> Reading text:

Logo of Phnom Penh Post newspaper Phnom Penh Post - Mourners mark grenade attack in subdued ceremony amid political tensions

Mourners mark grenade attack in subdued ceremony amid political tensions

Former opposition lawmaker Son Chhay pays tribute to those slain in a 1997 grenade attack.
Former opposition lawmaker Son Chhay pays tribute to those slain in a 1997 grenade attack. Heng Chivoan

Mourners mark grenade attack in subdued ceremony amid political tensions

Draped in mourning white, Ly Neary lit a stick of incense at Phnom Penh’s Wat Botum Park on Friday morning, a tribute to her murdered son, journalist Chet Doung Daravuth, who was among at least 16 killed in a grenade on this day 21 years ago.

“Twenty-one years passed by, but I still remembered when I saw my son’s body broken in pieces with blood stains all over this place,” she said. “It was a very cruel attack and justice has not prevailed for the victims.”

Neary, a former senator with the Candlelight Party – the renamed Sam Rainsy Party – spoke before a collection of 40 mourners under overcast skies. They prayed with Buddhist monks before a dozen photos of those slain in the grenade attack of March 30, 1997.

Among them were former Cambodia National Rescue Party senior members Pol Ham and Son Chhay, making a rare appearance and public statements since the arrest of leader Kem Sokha for “treason” and the forced dissolution of their party.

On that sweltering day 21 years ago, the Khmer National Party held a rally led by former CNRP president Sam Rainsy, calling for judicial reform. Four grenades were hurled into the crowd, killing at least 16 people, including schoolchildren and Rainsy’s bodyguard, and injuring more than 100 others.

Davaruth, a journalist with pro-opposition newspaper Neak Proyuth, was just 30.

Despite the government’s promises and an FBI investigation, which, while not conclusive, pointed to the likely involvement of Prime Minister Hun Sen’s bodyguard unit, no perpetrators were ever punished.

Content image - Phnom Penh Post
Bereaved relatives of Chaet Doung Daravudh, a KNP member who was killed in the March 30 grenade attack, gather around his widow, Vout Varun (centre), as they make their way to a temple for the funeral on April 2, 1997. David Van Der Veen/AFP

On Friday morning Neary appealed to the government to take steps to prevent such a tragedy from reoccurring.

“Stop the violence, arrests, and shooting, because all human lives are invaluable,” she said at the ceremony.

> Provided material:
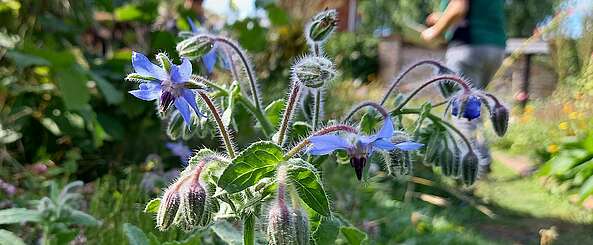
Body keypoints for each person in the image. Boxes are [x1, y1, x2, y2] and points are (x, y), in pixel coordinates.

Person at [421, 0, 507, 176]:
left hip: (468, 46)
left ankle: (466, 171)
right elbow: (478, 12)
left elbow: (459, 8)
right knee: (474, 106)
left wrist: (434, 32)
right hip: (495, 47)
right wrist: (441, 18)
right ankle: (483, 158)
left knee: (462, 112)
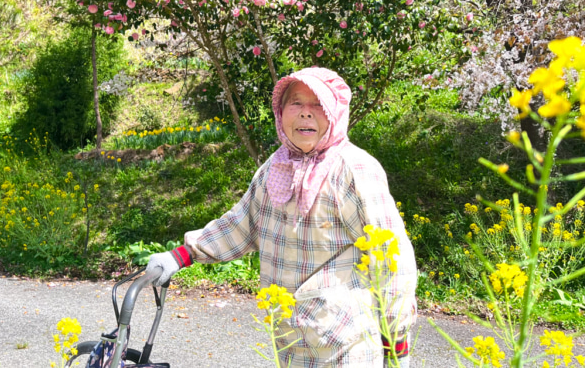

> What you will do:
Write out the passage of the grenade-attack article above, starting at "On Friday morning Neary" and ending at "at the ceremony.".

> Your solution:
On Friday morning Neary appealed to the government to take steps to prevent such a tragedy from reoccurring.

“Stop the violence, arrests, and shooting, because all human lives are invaluable,” she said at the ceremony.